→ **选段**
------------------------------

使用 Python 构建神经网络模型预测基因表达量与疾病患病率关系

本项目使用 Python 和 PyTorch 框架构建神经网络模型，通过基因表达量数据预测患者是否患病。模型采用二分类结构，并通过训练集和测试集的交叉验证进行优化，最终输出每个样本的患病概率。

数据准备

读入 Excel 表格：
- 第一行为患者状态标志 'state'（1 为患病，0 为正常）和 8 个基因名称。
- 第 0 列为患者是否患病的真值，其余列为基因的表达量。
训练集路径： 'C:\Users\lenovo\Desktop\HIV\PAH三个数据集\selected_genes.xlsx'
测试集路径： 'C:\Users\lenovo\Desktop\HIV\PAH三个数据集\GSE53408 对应lasso基因.xlsx'

模型构建

模型类型：二分类模型，即预测患者是否患病。
隐藏层：1 个隐藏层，包含 4 个神经元。

训练过程

数据预处理： 将训练集和测试集数据转换为张量格式。
模型初始化： 使用 PyTorch 的 nn.Module 类构建神经网络模型。
损失函数和优化器： 使用二元交叉熵损失函数 (nn.BCELoss) 和 Adam 优化器 (optim.Adam)。
测试集参与训练： 将测试集数据与训练集数据合并，并进行交叉验证，以便及时调整模型参数。
训练循环： 对模型进行迭代训练，并输出每个 epoch 的训练集和测试集的准确率和损失值。
结果输出： 输出最后一次训练得到的每个样本的患病概率。

代码实现

import torch
import torch.nn as nn
import torch.optim as optim
import pandas as pd

# 读入 Excel 表格
df_train = pd.read_excel('C:\Users\lenovo\Desktop\HIV\PAH三个数据集\selected_genes.xlsx')
df_test = pd.read_excel('C:\Users\lenovo\Desktop\HIV\PAH三个数据集\GSE53408 对应lasso基因.xlsx')

------------------------------

→ **练习任务**
- a) 根据选段，模型的隐藏层包含几个神经元？
- b) 把选段中从“- 第 0 列为患者是否患病的真值，其余列为基因的表达量。”到“数据预处理： 将训练集和测试集数据转换为张量格式。”的内容一字不差地写出来。

→ **给定数据行**
------------------------------

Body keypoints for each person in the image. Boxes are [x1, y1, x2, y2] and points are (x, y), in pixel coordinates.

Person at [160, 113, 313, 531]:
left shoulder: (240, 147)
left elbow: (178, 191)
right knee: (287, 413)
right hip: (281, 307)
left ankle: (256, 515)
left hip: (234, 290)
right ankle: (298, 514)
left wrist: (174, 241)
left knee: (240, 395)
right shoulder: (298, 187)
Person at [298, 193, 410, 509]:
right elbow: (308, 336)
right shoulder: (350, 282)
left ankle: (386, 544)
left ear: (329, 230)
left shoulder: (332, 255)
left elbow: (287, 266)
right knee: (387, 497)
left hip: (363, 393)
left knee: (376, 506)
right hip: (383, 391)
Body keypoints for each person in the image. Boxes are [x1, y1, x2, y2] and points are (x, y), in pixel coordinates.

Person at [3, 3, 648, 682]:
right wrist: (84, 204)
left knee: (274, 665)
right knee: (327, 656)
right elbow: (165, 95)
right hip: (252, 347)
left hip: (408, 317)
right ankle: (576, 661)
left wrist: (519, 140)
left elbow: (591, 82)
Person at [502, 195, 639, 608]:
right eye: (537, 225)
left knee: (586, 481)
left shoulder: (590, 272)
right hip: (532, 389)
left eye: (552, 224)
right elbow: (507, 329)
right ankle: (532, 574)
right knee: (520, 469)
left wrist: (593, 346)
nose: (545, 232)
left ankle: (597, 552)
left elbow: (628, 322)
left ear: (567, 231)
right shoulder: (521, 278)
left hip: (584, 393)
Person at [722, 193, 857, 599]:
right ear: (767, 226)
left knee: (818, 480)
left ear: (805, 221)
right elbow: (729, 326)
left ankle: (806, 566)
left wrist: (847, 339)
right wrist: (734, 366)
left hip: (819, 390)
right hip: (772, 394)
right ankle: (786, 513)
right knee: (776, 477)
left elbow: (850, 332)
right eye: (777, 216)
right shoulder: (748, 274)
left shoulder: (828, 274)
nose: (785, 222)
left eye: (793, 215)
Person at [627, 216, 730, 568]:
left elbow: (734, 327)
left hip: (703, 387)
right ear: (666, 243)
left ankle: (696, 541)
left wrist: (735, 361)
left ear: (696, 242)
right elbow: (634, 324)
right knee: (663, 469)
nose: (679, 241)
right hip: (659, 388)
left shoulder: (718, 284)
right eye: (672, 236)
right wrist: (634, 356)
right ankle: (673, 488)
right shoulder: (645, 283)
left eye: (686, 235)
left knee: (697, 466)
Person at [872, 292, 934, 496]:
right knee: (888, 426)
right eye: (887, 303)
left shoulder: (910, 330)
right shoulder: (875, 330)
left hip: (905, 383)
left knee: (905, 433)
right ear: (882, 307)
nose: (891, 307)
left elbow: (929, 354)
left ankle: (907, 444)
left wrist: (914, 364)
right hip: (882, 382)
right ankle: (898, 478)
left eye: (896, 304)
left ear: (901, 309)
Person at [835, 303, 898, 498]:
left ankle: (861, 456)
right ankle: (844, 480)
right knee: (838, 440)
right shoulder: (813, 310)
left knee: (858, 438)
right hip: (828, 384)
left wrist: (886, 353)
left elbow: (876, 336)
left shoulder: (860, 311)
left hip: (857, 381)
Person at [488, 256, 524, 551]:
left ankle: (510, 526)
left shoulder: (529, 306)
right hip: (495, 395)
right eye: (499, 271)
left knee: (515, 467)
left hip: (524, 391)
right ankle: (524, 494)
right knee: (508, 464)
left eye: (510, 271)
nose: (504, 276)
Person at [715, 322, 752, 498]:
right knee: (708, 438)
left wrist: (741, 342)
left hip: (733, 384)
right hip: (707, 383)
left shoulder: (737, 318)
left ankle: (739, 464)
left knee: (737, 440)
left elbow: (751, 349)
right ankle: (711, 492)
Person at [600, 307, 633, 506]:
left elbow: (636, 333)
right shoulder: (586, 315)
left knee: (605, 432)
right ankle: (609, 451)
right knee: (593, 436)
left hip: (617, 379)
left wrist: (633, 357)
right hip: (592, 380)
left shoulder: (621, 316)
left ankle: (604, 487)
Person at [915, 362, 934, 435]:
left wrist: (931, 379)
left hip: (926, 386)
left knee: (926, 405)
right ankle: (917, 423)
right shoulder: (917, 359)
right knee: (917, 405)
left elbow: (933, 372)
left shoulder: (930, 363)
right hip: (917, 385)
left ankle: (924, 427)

------------------------------

→ **各题答案**
- a) 4 个神经元。

- b)
- 第 0 列为患者是否患病的真值，其余列为基因的表达量。
训练集路径： 'C:\Users\lenovo\Desktop\HIV\PAH三个数据集\selected_genes.xlsx'
测试集路径： 'C:\Users\lenovo\Desktop\HIV\PAH三个数据集\GSE53408 对应lasso基因.xlsx'

模型构建

模型类型：二分类模型，即预测患者是否患病。
隐藏层：1 个隐藏层，包含 4 个神经元。

训练过程

数据预处理： 将训练集和测试集数据转换为张量格式。